> [Dataset entries]
⟨
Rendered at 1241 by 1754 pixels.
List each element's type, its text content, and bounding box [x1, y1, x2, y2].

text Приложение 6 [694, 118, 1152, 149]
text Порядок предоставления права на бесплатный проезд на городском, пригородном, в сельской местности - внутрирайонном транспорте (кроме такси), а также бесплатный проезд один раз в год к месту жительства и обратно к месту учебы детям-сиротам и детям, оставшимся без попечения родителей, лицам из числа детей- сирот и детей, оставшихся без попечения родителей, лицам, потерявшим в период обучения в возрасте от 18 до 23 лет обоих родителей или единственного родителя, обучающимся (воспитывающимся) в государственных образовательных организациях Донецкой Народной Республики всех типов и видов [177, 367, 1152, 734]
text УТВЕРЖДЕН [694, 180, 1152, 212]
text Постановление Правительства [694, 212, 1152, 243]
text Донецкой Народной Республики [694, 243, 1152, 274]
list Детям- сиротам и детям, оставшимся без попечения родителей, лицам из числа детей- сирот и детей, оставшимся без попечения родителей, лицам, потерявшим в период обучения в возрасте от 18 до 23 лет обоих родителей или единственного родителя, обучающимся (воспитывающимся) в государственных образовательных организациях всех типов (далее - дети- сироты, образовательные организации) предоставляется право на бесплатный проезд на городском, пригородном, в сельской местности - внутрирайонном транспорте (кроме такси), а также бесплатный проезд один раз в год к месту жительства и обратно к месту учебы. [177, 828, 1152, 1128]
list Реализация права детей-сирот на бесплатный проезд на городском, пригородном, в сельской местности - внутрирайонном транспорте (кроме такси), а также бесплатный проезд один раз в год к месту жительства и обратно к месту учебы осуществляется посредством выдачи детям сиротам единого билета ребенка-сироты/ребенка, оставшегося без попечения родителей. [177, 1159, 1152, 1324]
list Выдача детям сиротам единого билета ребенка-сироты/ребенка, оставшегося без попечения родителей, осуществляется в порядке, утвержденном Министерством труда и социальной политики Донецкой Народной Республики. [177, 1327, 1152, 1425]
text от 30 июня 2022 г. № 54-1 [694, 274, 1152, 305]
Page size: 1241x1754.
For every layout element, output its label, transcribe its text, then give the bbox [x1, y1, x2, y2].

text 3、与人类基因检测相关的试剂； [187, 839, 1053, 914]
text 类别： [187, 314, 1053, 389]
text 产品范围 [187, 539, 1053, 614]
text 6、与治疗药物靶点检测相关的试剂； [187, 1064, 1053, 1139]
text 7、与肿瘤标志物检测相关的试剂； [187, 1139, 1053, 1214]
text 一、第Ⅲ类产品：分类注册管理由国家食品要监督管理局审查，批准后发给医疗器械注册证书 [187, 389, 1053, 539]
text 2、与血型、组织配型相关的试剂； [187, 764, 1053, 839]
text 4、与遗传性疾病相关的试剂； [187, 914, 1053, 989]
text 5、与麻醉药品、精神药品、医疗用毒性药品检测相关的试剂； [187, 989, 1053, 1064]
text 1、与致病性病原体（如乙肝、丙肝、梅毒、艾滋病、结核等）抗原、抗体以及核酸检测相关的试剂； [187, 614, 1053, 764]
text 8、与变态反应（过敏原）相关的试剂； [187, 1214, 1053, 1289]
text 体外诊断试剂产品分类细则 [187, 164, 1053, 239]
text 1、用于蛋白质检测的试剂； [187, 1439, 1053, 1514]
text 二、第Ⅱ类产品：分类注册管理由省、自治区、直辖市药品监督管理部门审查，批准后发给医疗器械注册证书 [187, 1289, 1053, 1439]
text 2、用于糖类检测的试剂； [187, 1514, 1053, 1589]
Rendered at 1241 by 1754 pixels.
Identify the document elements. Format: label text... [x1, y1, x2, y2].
⟩
> [Exercise] Please return a copy of each line in the entries that has the string "права".

> [Written answer]
text Порядок предоставления права на бесплатный проезд на городском, пригородном, в сельской местности - внутрирайонном транспорте (кроме такси), а также бесплатный проезд один раз в год к месту жительства и обратно к месту учебы детям-сиротам и детям, оставшимся без попечения родителей, лицам из числа детей- сирот и детей, оставшихся без попечения родителей, лицам, потерявшим в период обучения в возрасте от 18 до 23 лет обоих родителей или единственного родителя, обучающимся (воспитывающимся) в государственных образовательных организациях Донецкой Народной Республики всех типов и видов [177, 367, 1152, 734]
list Реализация права детей-сирот на бесплатный проезд на городском, пригородном, в сельской местности - внутрирайонном транспорте (кроме такси), а также бесплатный проезд один раз в год к месту жительства и обратно к месту учебы осуществляется посредством выдачи детям сиротам единого билета ребенка-сироты/ребенка, оставшегося без попечения родителей. [177, 1159, 1152, 1324]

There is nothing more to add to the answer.